De una manera muy especial, el apóstol Juan dedica especial consideración a su amigo Pedro en los últimos capítulos de su Evangelio. Pedro había negado a Jesús y quizá este último acto era para el impetuoso pescador-apóstol un acontecimiento que borró de un plumazo todos los bellos recuerdos de los acontecimientos que había vivido con el maestro de Galilea. Posiblemente, olvidó el glorioso momento de su llamamiento, cuando él obedeció a Jesús en el mar y sacó tantos peces que rompían la red. Es probable que en ese momento no recordara cuando, en medio del temporal de viento,  había caminado en el mar y la mano del Señor lo había sostenido en medio de su incredulidad y temor.
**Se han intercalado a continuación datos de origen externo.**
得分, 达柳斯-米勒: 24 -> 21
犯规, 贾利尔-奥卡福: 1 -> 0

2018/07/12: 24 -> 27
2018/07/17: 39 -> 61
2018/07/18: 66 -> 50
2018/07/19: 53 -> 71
Milagros, intensas conversaciones y grandes enseñanzas estaban aparentemente olvidados. Seguramente, solo  permanecía un profundo dolor angustiante producto del último recuerdo. Jesucristo aparece nuevamente después de su resurrección y le trae a Pedro una nueva luz de esperanza. Después del reencuentro, Jesús se queda a solas con Pedro y le pregunta directamente: “Entonces, cuando habían acabado de desayunar, Jesús dijo a Simón Pedro: Simón, hijo de Juan, ¿me amas más que éstos…”, Juan 21:15a. Me imagino que Pedro para responder debe haber tenido que buscar en su memoria más allá del acontecimiento de su cobarde negación. “Pedro le dijo: Sí, Señor, tú sabes que te quiero…”, Juan 21:15b.  Hurgando en su memoria pudo observar que había más recuerdos y más memoria.  Pedro le había negado al maestro en tres oportunidades y por eso con tres preguntas, Jesús le hizo recordar que eran más las ocasiones en que su discípulo le había demostrado amor y compromiso, y éstas podían devolverle la dignidad perdida. El Señor lo sabía, pero Pedro debería recordarlo también. Por eso, el apóstol tuvo que decir: “Y le respondió:Señor, tú lo sabes todo; tú sabes que te quiero…”, Juan 21:17c.
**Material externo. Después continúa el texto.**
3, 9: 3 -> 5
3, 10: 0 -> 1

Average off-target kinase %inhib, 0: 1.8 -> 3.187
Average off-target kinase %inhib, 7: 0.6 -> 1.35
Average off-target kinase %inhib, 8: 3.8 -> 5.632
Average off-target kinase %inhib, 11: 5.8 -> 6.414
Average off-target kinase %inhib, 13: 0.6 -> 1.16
El apóstol Juan escribió “de memoria” su Evangelio. Su mente estaba llena de recuerdos y reminiscencias de los grandes hechos de Jesucristo en su corto pero intenso peregrinaje sobre la tierra. Los recuerdos de Juan, al ser trasladados a escritura, se convirtieron en la memoria del cristianismo y en fuente inagotable de recursos espirituales para todos los hombres desde hace dos mil años. Él dijo al final de sus memorias: “Este es el discípulo que da testimonio de estas cosas y el que escribió esto, y sabemos que su testimonio es verdadero. Y hay también muchas otras cosas que Jesús hizo, que si se escribieran en detalle, pienso que ni aun el mundo mismo podría contener los libros que se escribirían”, Juan 21:24-25.
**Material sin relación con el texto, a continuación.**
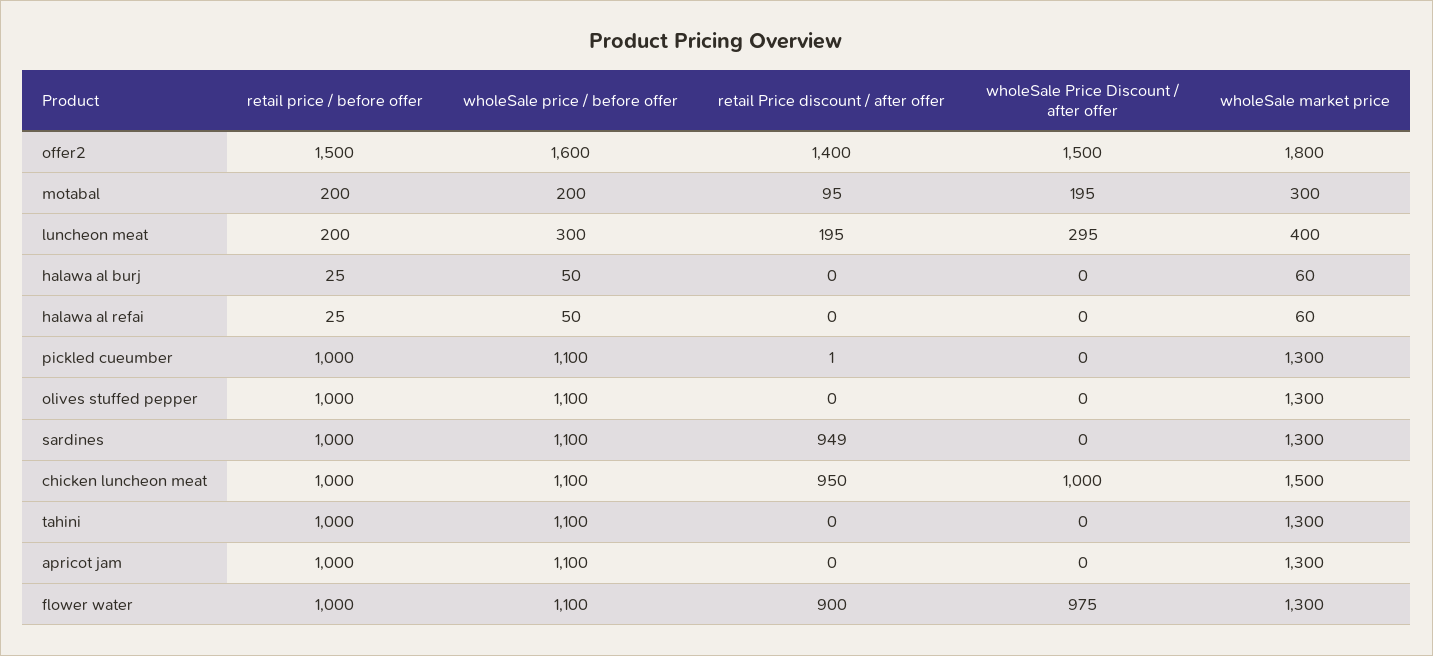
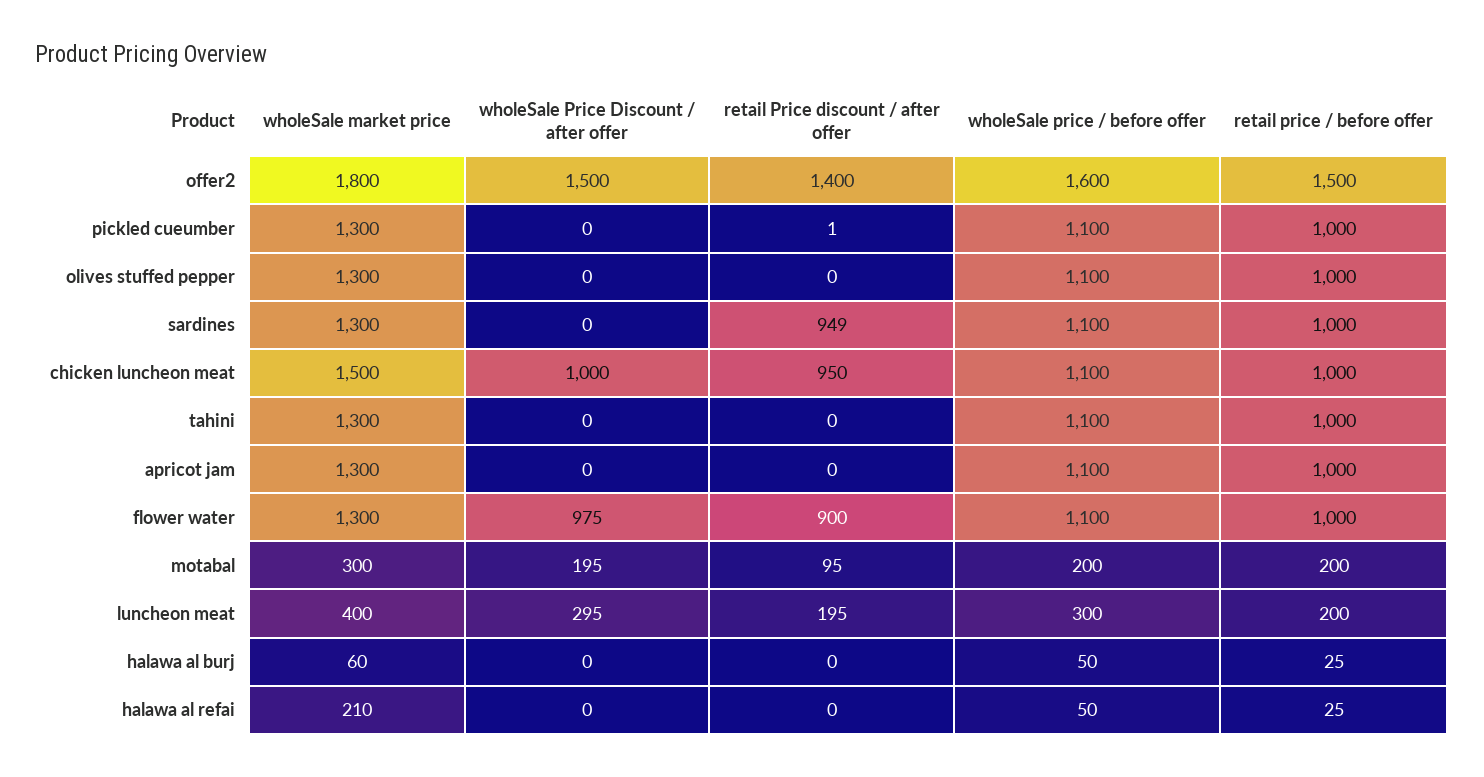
wholeSale market price, halawa al refai: 60 -> 210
¿Qué recuerdos del obrar de Dios y de la fe puesta en práctica sustentan tu vida espiritual? ¿Tienes recuerdos intensos y abundantes de tu comunión con el Señor? Si el Señor te hiciera las mismas tres preguntas que a Pedro, ¿podríamos encontrar en nuestros recuerdos ocasiones de fidelidad y amor para con Él?

Si uno se inventa una memoria es un mentiroso o un fabulista. Hacerse de recuerdos es simplemente vivir. Ser cristiano es tener nuestra mente llena de los recuerdos de las hazañas de Dios en nuestras propias vidas.